22 Novembre 2024

L’amministratore delegato di Fincantieri scommette  sull’evoluzione del business attraverso la tecnologia e la transizione ecologica per rilanciare il gruppo attraverso la modernizzazione e digitalizzazione dei cantieri

Ha studiato Economia e commercio, ma si definisce un ingegnere di strada, perché quello che lo appassiona di più è la sfida industriale. Pierroberto Folgiero è arrivato a maggio scorso da Maire Technimont, società di ingegneristica e impianti, a Fincantieri, dove conta di risanare i numeri e far evolvere il business del colosso di stato della cantieristica.

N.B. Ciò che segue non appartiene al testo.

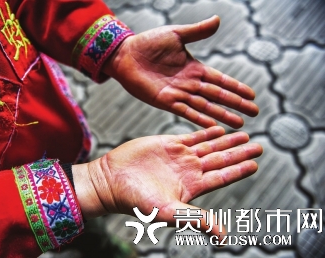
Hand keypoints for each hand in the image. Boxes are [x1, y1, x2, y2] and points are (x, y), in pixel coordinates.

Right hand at [73, 126, 262, 237]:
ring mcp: (179, 156)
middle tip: (258, 145)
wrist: (112, 181)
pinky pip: (192, 136)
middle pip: (220, 159)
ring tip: (243, 134)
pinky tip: (218, 129)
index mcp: (192, 187)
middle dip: (239, 152)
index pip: (222, 177)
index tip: (255, 164)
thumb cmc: (137, 201)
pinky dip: (206, 132)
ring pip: (209, 146)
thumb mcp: (169, 212)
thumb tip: (223, 236)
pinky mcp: (167, 143)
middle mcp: (189, 170)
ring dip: (226, 140)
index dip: (239, 170)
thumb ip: (196, 220)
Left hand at [103, 16, 258, 128]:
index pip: (220, 79)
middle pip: (217, 95)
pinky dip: (200, 119)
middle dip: (236, 104)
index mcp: (194, 68)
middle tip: (254, 113)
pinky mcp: (165, 101)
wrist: (125, 54)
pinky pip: (186, 111)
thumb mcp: (175, 35)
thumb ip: (197, 32)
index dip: (236, 87)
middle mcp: (189, 83)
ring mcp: (178, 94)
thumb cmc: (148, 43)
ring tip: (239, 124)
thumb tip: (218, 20)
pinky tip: (213, 126)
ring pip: (205, 106)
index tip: (252, 94)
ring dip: (222, 115)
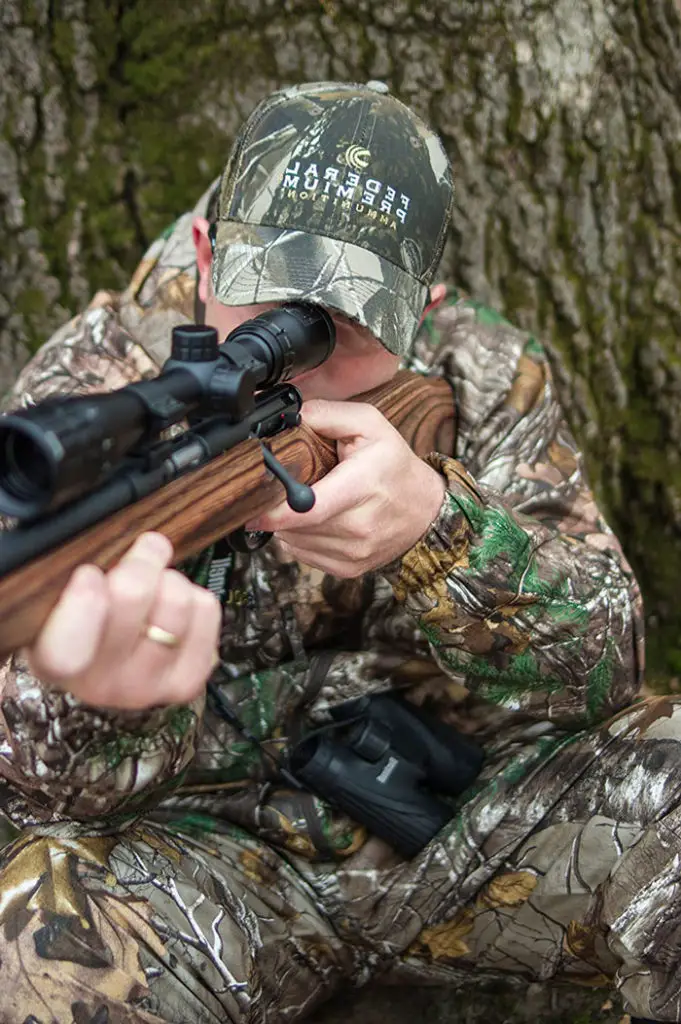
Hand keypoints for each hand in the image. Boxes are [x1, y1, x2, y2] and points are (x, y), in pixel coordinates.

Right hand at [26, 532, 221, 709]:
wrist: (112, 674)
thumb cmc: (84, 628)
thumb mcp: (59, 604)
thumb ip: (74, 577)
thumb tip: (105, 533)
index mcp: (55, 663)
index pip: (66, 646)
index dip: (83, 601)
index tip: (89, 573)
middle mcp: (100, 683)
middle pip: (132, 595)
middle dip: (139, 561)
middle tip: (138, 557)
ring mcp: (148, 686)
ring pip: (176, 599)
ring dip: (169, 578)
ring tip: (157, 584)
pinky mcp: (187, 680)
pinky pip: (205, 610)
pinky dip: (194, 596)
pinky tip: (173, 608)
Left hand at [250, 401, 445, 577]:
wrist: (425, 510)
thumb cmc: (394, 465)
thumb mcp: (369, 424)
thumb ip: (326, 414)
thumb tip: (289, 418)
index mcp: (363, 486)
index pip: (309, 509)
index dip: (275, 511)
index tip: (254, 508)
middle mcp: (360, 525)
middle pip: (296, 526)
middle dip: (279, 509)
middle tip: (283, 491)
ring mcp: (355, 551)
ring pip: (295, 543)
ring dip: (288, 525)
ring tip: (303, 504)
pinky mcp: (349, 568)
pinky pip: (304, 556)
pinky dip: (299, 540)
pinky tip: (313, 522)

Lei è nuovo della cantieristica navale. Quale progetto industriale ha in mente?
Fincantieri ha radici profonde nell’industria navalmeccanica ottocentesca e il progetto è evolvere da un glorioso passato a un glorioso futuro, allungando la vita delle competenze metalmeccaniche con le competenze tecnologiche richieste dagli attuali trend di mercato. Si tratta di una evoluzione, non di una rivoluzione. La nave oggi diventa un sistema, digitale e a zero emissioni. Il modello di business punta a integrare sempre più sistemi su uno scafo di acciaio, perché la competitività e la sostenibilità economica saranno date dalla distintività tecnologica. In più Fincantieri può contare su tre business diversi e integrati: la crocieristica, il settore militare e l’offshore. Siamo unici al mondo.

Lei parla di tecnologia su scafi d’acciaio, ma si possono ancora produrre scafi in Italia?
Sì, a determinate condizioni. Si può fare un business basato su acciaio e tanta manodopera con l’impiego di tanta energia solo se si punta sempre sulla tecnologia. Non dobbiamo cercare la leadership di costo, come i nostri concorrenti asiatici, ma l’eccellenza tecnologica. Nelle nostre tipologie di navi l’acciaio pesa fino al 20% dei costi: dobbiamo giocare una battaglia non di retroguardia ma di attacco basata sulla capacità di esecuzione, sul design, sui prodotti a più alto valore aggiunto e sull’integrazione della tecnologia a bordo.